元阪神 横田慎太郎選手"奇跡"に隠された秘話

映画「栄光のバックホーム」公式インスタグラムより
元阪神タイガースの横田慎太郎選手が亡くなったのは、2023年7月18日のことだった。横田選手を「横田くん」と呼ぶ、スポーツジャーナリストの吉見健明氏が、秘話を明かしてくれた。

「この映画は世に出てよかったと思う」

早いもので元阪神の横田慎太郎選手(外野手)が脳腫瘍という病魔に侵され、28歳の短い生涯を終えてから約2年半が過ぎた。

そんな横田くんの壮絶な人生を描いた映画『栄光のバックホーム』(昨年11月28日公開)が、観客動員100万人を超えるロングランの大ヒット、感動の渦を巻き起こしている。

本作は横田くんが生前に書いた著書『奇跡のバックホーム』と、闘病を支えた家族への取材を基に製作されている。

あまりに生々しい実話のため、当初は映画化に関しては賛否両論があったと聞く。しかし、やはりこの映画は世に出てよかったと思う。

そこには横田くんが生きた証しがあった。同じ病と闘う患者やその家族への大きな励みにもなるだろう。

筆者も実に50年ぶりに映画館まで足を運んだが、スクリーンには涙なしには語れない奇跡のような真実が確かに残されていた。

ちなみに、筆者が横田選手を「横田くん」と呼ぶのには理由がある。記者という立場以上に、1人の人間として深い縁があったからだ。
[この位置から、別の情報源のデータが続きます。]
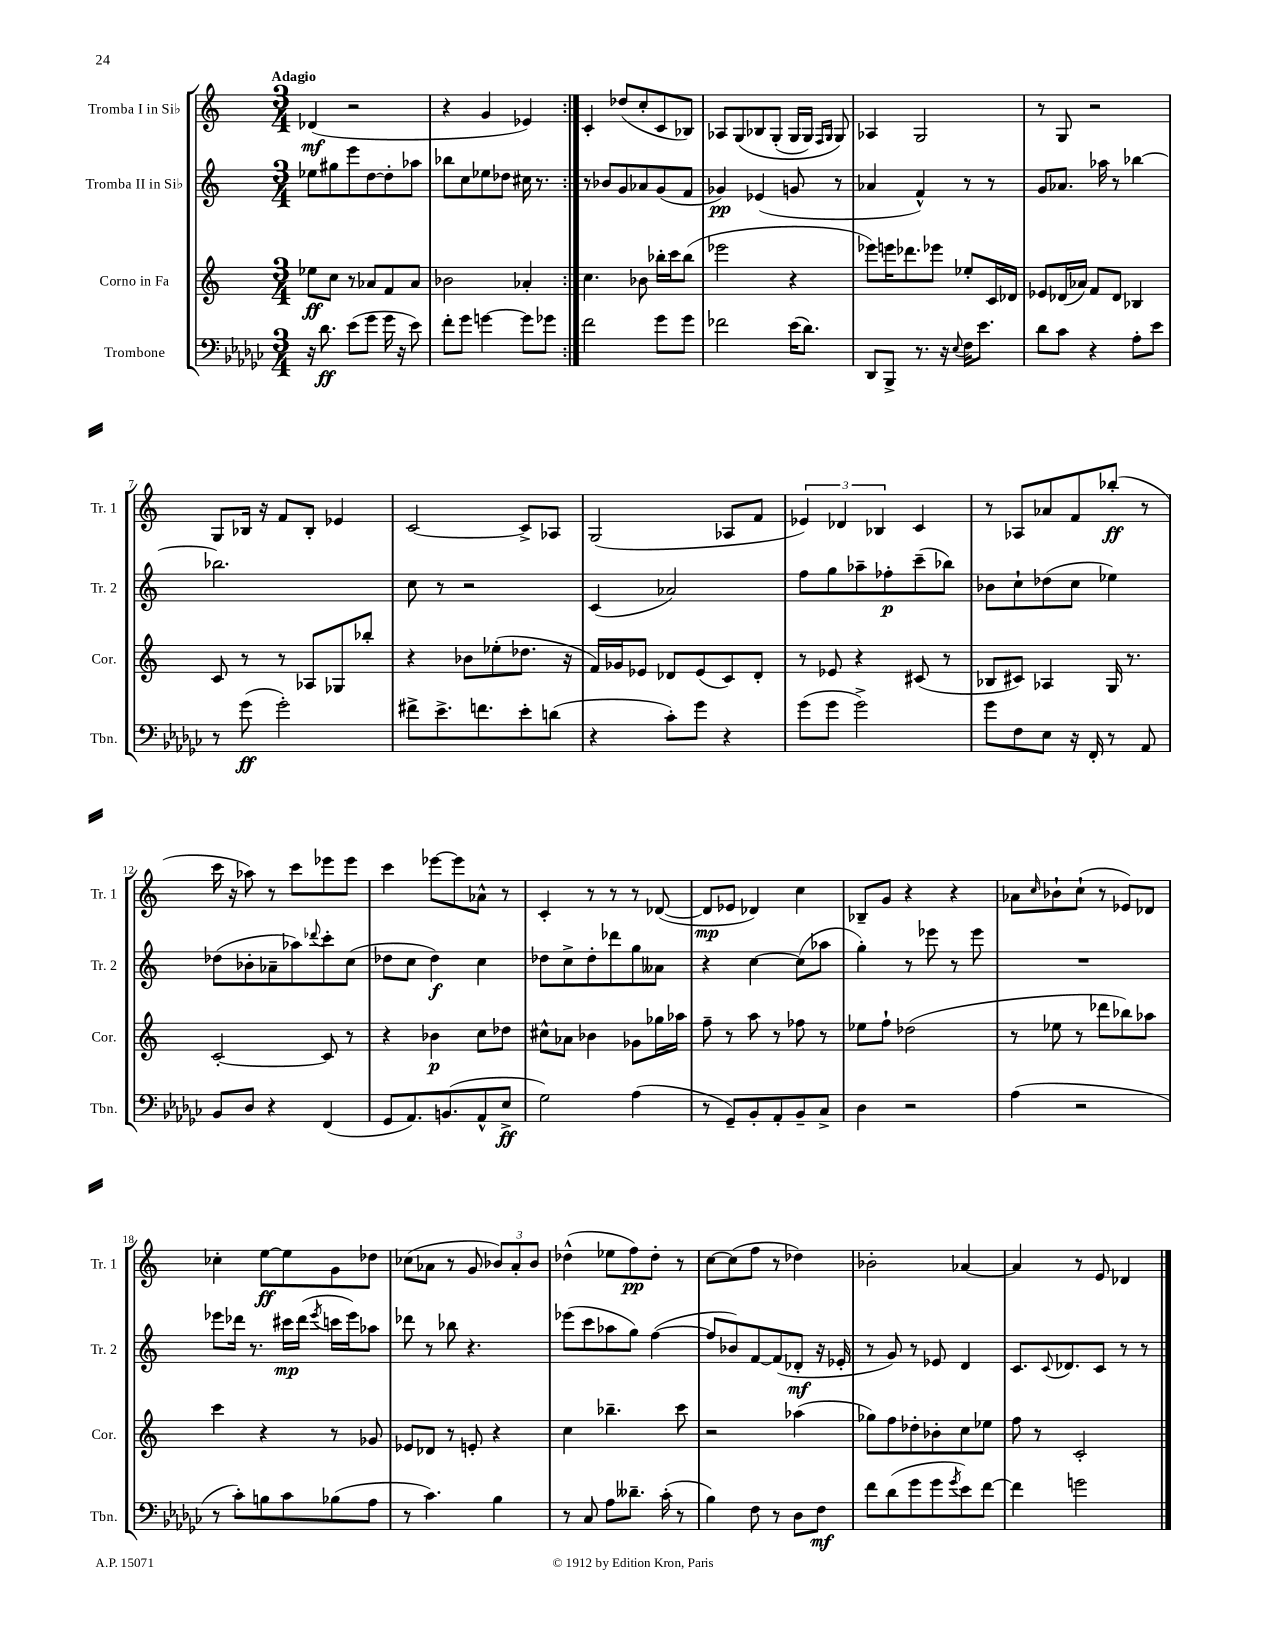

**kern	**kern	**kern	**kern
*staff4	*staff3	*staff2	*staff1
*clefF4	*clefG2	*clefG2	*clefG2
*k[b-e-a-d-g-c-]	*k[]	*k[]	*k[]
*M3/4	*M3/4	*M3/4	*M3/4
16r	8ee-	8ee-	(4d-
8.d-	.	.	.
.	8cc	8gg#	.
(8e-	8r	8eee	2r
8g-	8a-	[8dd	.
16g-	8f	8dd']	.
16r	.	.	.
8e-)	8a-	8aa-	.
=	=	=	=
8f'	2b-	8bb-	4r
8g-	.	8cc	.
[4g	.	8ee-	4g
.	.	8dd-	.
8g]	4a-'	16cc#	4e-)
.	.	8.r	.
8g-	.	.	.
=:|!	=:|!	=:|!	=:|!
2f	4.cc	8r	4c'
.	.	8b-	.
.	.	8g	(8dd-
.	8b-	8a-	8cc'
8g-	16bb-'	(8g	8c
.	16ccc	.	.
8g-	(8bb-	8f	8B-)
=	=	=	=
2f-	2eee-	4g-)	8A-
.	.	.	&(8G
.	.	(4e-	8B-
.	.	.	(8G'
(16e-	4r	8g	16G
8.d-)	.	.	16G)
.	.	.	16qqF
.	.	.	16qqG
.	.	8r	8G&)
=	=	=	=
8DD-	8eee-)	4a-	4A-
8BBB-^	16eee	.	.
.	8.ddd-	.	.
8.r	.	4f^^)	2G
.	8eee-	.	.
16r	.	.	.
8qqE-	.	.	.
16F	8ee-'	8r	.
8.e-	.	.	.
.	16c	8r	.
.	16d-	.	.
=	=	=	=
8d-	8e-	8g	8r
8c-	(16d-	8.a-	8G
.	16a-)	.	.
4r	8f	.	2r
.	.	16aa-	.
.	8d-	8r	.
8A-'	4B-	[4bb-	.
8e-	.	.	.
=	=	=	=
8r	8c	2.bb-]	8G
(8g-	8r	.	16B-
.	.	.	16r
2g-')	8r	.	8f
.	8A-	.	8B-'
.	8G-	.	4e-
.	8bb-'	.	.
=	=	=	=
8f#^	4r	8cc	[2c
8.e-^	.	8r	.
.	8b-	2r	.
8.f	.	.	.
.	(8ee-'	.	.
8e-'	8.dd-	.	8c^]
(8d	.	.	8A-
.	16r	.	.
=	=	=	=
4r	16f)	(4c	(2G
.	16g-	.	.
.	8e-	.	.
8c-')	8d-	2a-)	.
8g-	(8e-	.	.
4r	8c)	.	8A-
.	8d-'	.	8f
=	=	=	=
(8g-	8r	8ff	6e-)
8g-	8e-	8gg	.
.	.	.	6d-
2g-^)	4r	8aa-~	.
.	.	.	6B-
.	.	8ff-'	.
.	(8c#	(8ccc~	4c
.	8r	8bb-)	.
=	=	=	=
8g-	8B-	8b-	8r
8F	8c#)	8cc`	8A-
8E-	4A-	(8dd-	8a-
16r	.	8cc	8f
16FF'	.	.	.
8r	16G	4ee-)	(8bb-'
.	8.r	.	.
8AA-	.	.	8r
=	=	=	=
8BB-	[2c'	(8dd-	16ccc
.	.	.	16r
8D-	.	8b-'	8aa-)
4r	.	8a-~	8r
.	.	8aa-)	8ccc
.	.	8qqddd-	.
(4FF	8c]	8ccc'	8eee-
.	8r	(8cc	8eee-
=	=	=	=
8GG-	4r	8dd-	4ccc
8.AA-)	.	8cc	.
.	4b-	4dd-)	[8eee-
(8.BB	.	.	.
.	.	.	8eee-]
8AA-^^	8cc	4cc	8a-^^
8E-^	8dd-	.	8r
=	=	=	=
2G-)	8cc#^^	8dd-	4c'
.	8a-	8cc^	.
.	4b-	8dd-'	8r
.	.	8ddd-	8r
(4A-	8g-	8gg	8r
.	16gg-	8a--	([8d-
.	16aa-	.	.
=	=	=	=
8r	8ff~	4r	8d-]
8GG-~)	8r	.	8e-
8BB-'	8aa	[4cc	4d-)
8AA-'	8r	.	.
8BB-~	8ff-	(8cc]	4cc
8C-^	8r	8aa-	.
=	=	=	=
4D-	8ee-	4gg')	8B-~
.	8ff`	.	8g
2r	(2dd-	8r	4r
.	.	8eee-	.
.	.	8r	4r
.	.	8eee-	.
=	=	=	=
(4A-	8r	2.r	8a-
.	.	.	16qqcc
.	8ee-	.	8b-`
2r	8r	.	(8cc`
.	8ddd-	.	8r
.	8bb-)	.	8e-)
.	8aa-	.	8d-
=	=	=	=
8r	4ccc	8eee-	4cc-'
8c-')	.	16ddd-	.
.	.	8.r	.
8B	4r	.	[8ee
8c-	.	16ccc#	8ee]
.	.	(16ddd-	.
.	.	8qeee-	.
(8B-	8r	16ccc	8g
.	.	16eee-)	.
8A-	8g-	8aa-	8dd-
=	=	=	=
8r	8e-	8ddd-	(8cc-
4.c-)	8d-	8r	8a-
.	8r	8bb-	8r
.	8e'	4.r	8g
4B-	4r	.	12b-)
.	.	.	12a-'
.	.	.	12b-
=	=	=	=
8r	4cc	(8eee-	(4dd-^^
8C-	.	8ccc	.
8A-	4.bb-~	8aa-	8ee-
8.d--~	.	8gg)	8ff)
.	.	([4ff	8dd-'
(16c-'	.	.	.
8r	8ccc	.	8r
=	=	=	=
4B-)	2r	8ff]	[8cc
.	.	8b-)	(8cc]
8F	.	[8f	8ff
8r	.	(8f]	8r
8D-	(4aa-	8d-'	4dd-)
8F	.	16r	.
.	.	16e-'	.
=	=	=	=
8f	8gg-)	8r	2b-'
(8d-	8ff	8g)	.
8g-	8dd-'	8r	.
8g-	8b-'	8e-	.
8qg-	.	.	.
8e-)	8cc	4d	[4a-
[8f	8ee-	.	.
=	=	=	=
4f]	8ff	8.c	4a-]
.	8r	.	.
.	.	8qqc	.
.	.	8.d-	.
2g	2c'	.	8r
.	.	8c	8e
.	.	8r	4d-
.	.	8r	.
==	==	==	==
*-	*-	*-	*-
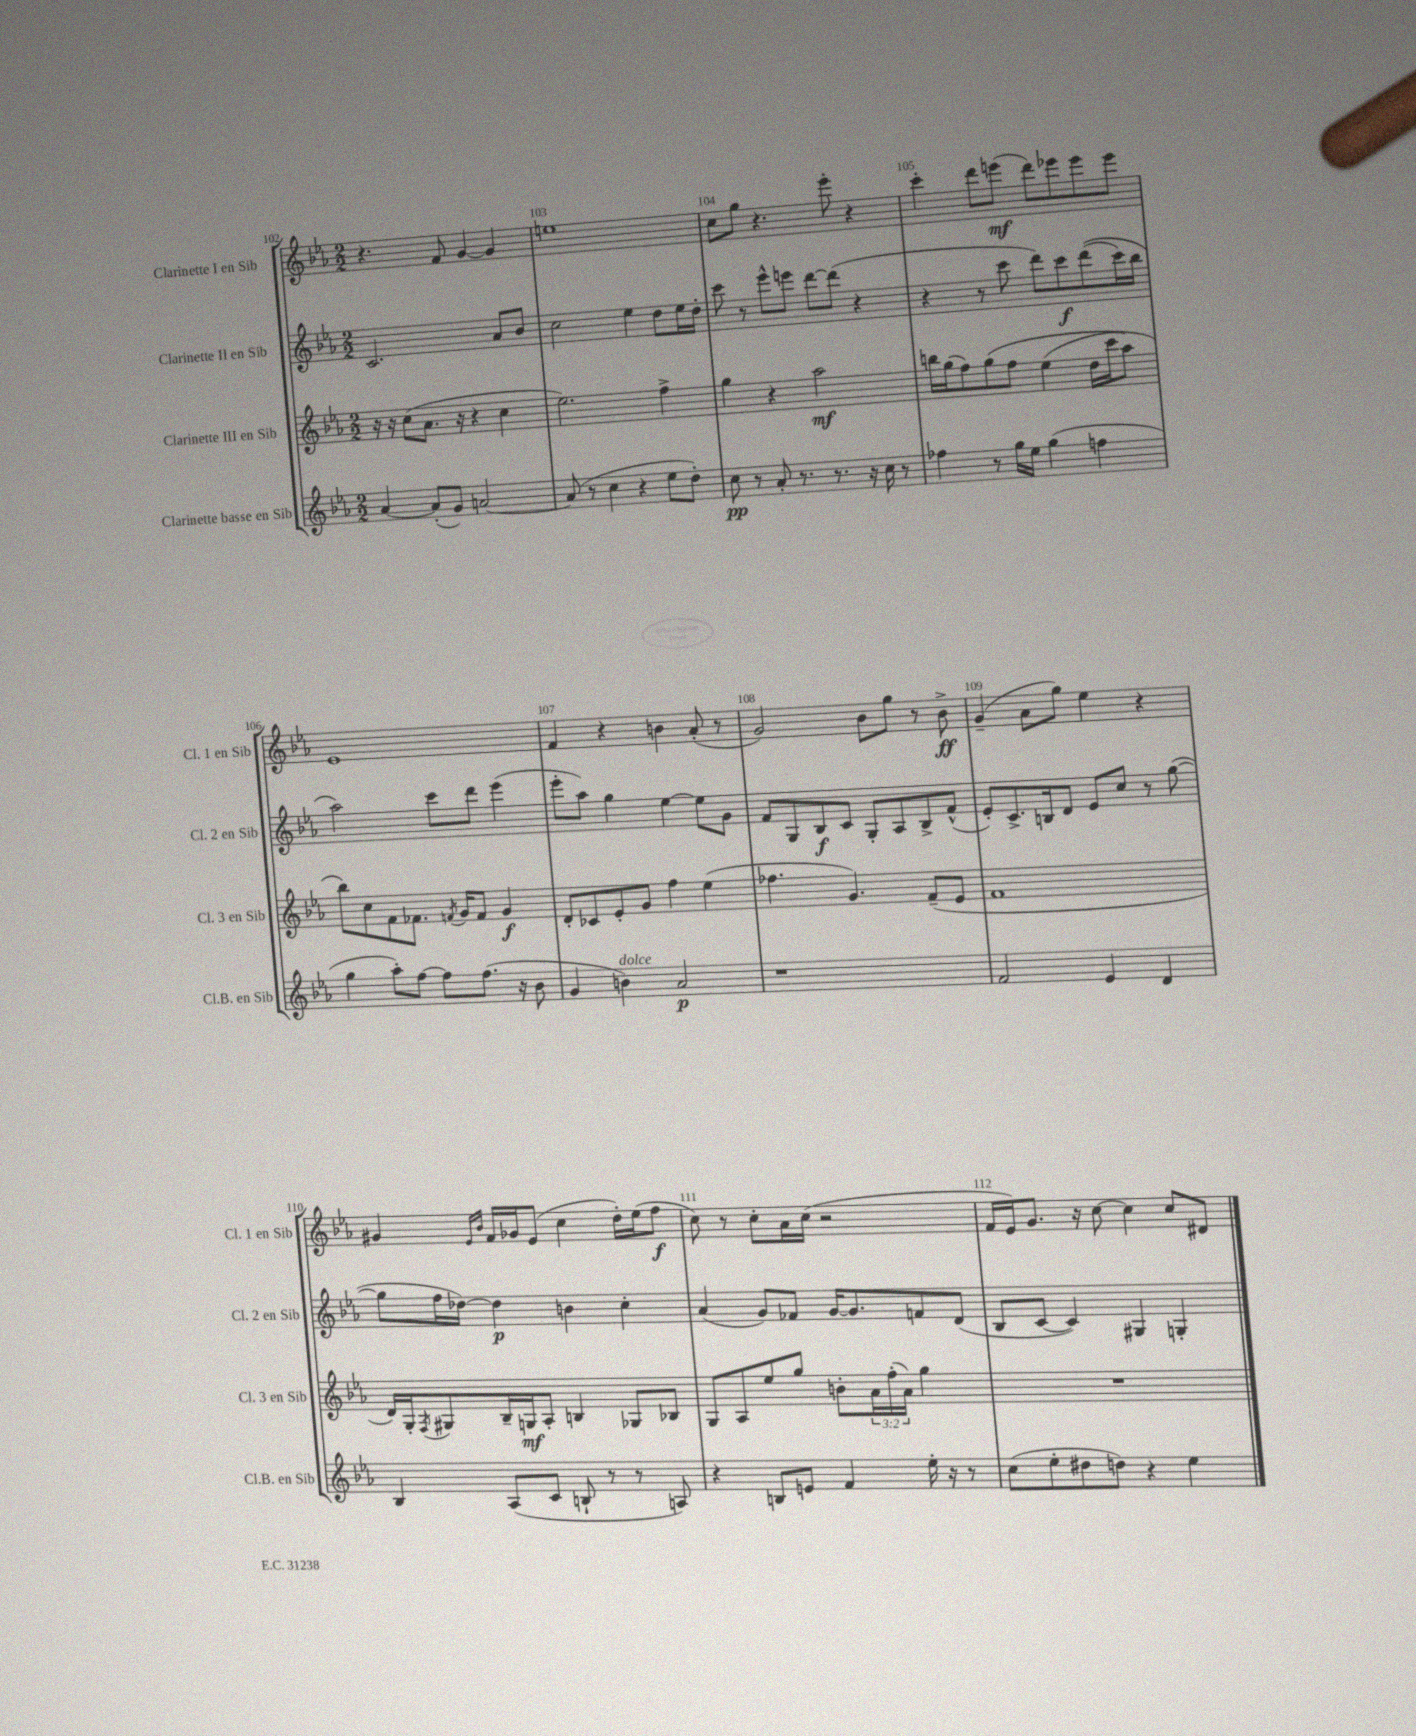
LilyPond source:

<<
\new StaffGroup <<
\new Staff = "s0" \with { instrumentName = "Clarinette I en Sib" shortInstrumentName = "Cl. 1 en Sib" } {
    \clef treble \key ees \major \numericTimeSignature \time 2/2
    r4. f'8 g'4~ g'4 |
    e''1 |
    c''8 g''8 r4. ees'''8-. r4 |
    c'''4-. d'''8 e'''8\mf( d'''8) ees'''8 ees'''8 ees'''8 |
    ees'1 |
    f'4 r4 b'4 aes'8-.( r8 |
    g'2) bes'8 g''8 r8 bes'8->\ff |
    g'4--( aes'8 g''8) ees''4 r4 |
    gis'4 \grace { ees'16 bes'16 } f'16 ges'16 ees'8( c''4 d''16-.) ees''16( f''8\f |
    c''8) r8 c''8-. aes'16 c''16( r2 |
    f'16 ees'16) g'8. r16 c''8~ c''4 c''8 dis'8 \bar "|." |
}
\new Staff = "s1" \with { instrumentName = "Clarinette II en Sib" shortInstrumentName = "Cl. 2 en Sib" } {
    \clef treble \key ees \major \numericTimeSignature \time 2/2
    c'2. aes'8 bes'8 |
    c''2 ees''4 d''8 ees''16 d''16-. |
    c'''8 r8 ees'''8-^ e'''8 d'''8~ d'''8( r4 |
    r4 r8 c'''8 d'''8) c'''8\f d'''8(\( c'''16) bes''16 |
    aes''2\) c'''8 d'''8 ees'''4( |
    ees'''8-. aes''8) g''4 ees''4~ ees''8 g'8 |
    f'8 g8 bes8\f c'8 g8-. aes8 bes8-> f'8-^( |
    ees'8-.) c'8.-> b16 d'8 ees'8 c''8 r8 g''8~( |
    g''8 f''16 des''16~) des''4\p b'4 c''4-. |
    aes'4( g'8) fes'8 g'16~ g'8. f'8 d'8( |
    bes8 c'8~ c'4) gis4 g4-. \bar "|." |
}
\new Staff = "s2" \with { instrumentName = "Clarinette III en Sib" shortInstrumentName = "Cl. 3 en Sib" } {
    \clef treble \key ees \major \numericTimeSignature \time 2/2 \override Staff.TupletNumber.text = #tuplet-number::calc-fraction-text
    r16 r16 c''8( aes'8. r16 r4 c''4 |
    ees''2.) f''4-> |
    g''4 r4 aes''2\mf |
    b''16 g''16( f''8) g''8\( f''8 ees''4( d''16 c'''16 aes''8) |
    bes''8\) c''8 f'8 fes'8. \acciaccatura { f'8 } g'16 f'8 g'4\f |
    d'8-. ces'8 ees'8-. g'8 f''4 ees''4( |
    fes''4. g'4.) f'8--( ees'8 |
    f'1 |
    d'16) g16-. \acciaccatura { f8 } gis8 bes16-- g16\mf aes8-. b4 ges8 bes8 |
    g8 aes8 ees''8 g''8 b'8-. \tuplet 3/2 { aes'16 f''16-.( aes'16) } g''4 |
    R1 \bar "|." |
}
\new Staff = "s3" \with { instrumentName = "Clarinette basse en Sib" shortInstrumentName = "Cl.B. en Sib" } {
    \clef treble \key ees \major \numericTimeSignature \time 2/2
    aes'4~ aes'8-.( g'8) a'2~ |
    a'8( r8 c''4 r4 ees''8 d''8-.) |
    c''8\pp r8 aes'8-. r8. r8. r16 c''16 r8 |
    fes''4 r8 g''16 ees''16 g''4( f''4 |
    g''4 aes''8-.) f''8~ f''8 f''8.( r16 bes'8 |
    g'4 b'4^\markup { \italic "dolce" }) aes'2\p |
    r1 |
    f'2 ees'4 d'4 |
    bes4 aes8( c'8 b8-! r8 r8 a8) |
    r4 b8 e'8 f'4 ees''16-. r16 r8 |
    c''8( ees''8-. dis''8 d''8) r4 ees''4 \bar "|." |
}
>>
>>
\layout { \context { \Score currentBarNumber = #102 \override BarNumber.break-visibility = ##(#f #t #t) barNumberVisibility = #all-bar-numbers-visible } }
実は、筆者が住んでいるアパートの大家は元ヤクルト球団幹部の吉川登氏で、その夫人の実妹(主演・鈴木京香)が横田くんの母親だったのだ。

そんな縁もあって、横田くんがドラフト2位で阪神に入団したときから注目していた。

攻走守の三拍子揃った好選手で、阪神も将来の中心選手として大きな期待をかけていた。

事実、「ミスタータイガース」の掛布雅之も私の取材にこう語っていたほどだ。

「間違いなく3割30本、30盗塁を狙える近年、稀に見る素晴らしい逸材です」

新人時代、二軍監督を務めていた掛布は、いずれ自身の背番号「31」を継ぐ選手として、横田の名前を挙げるほど期待していた。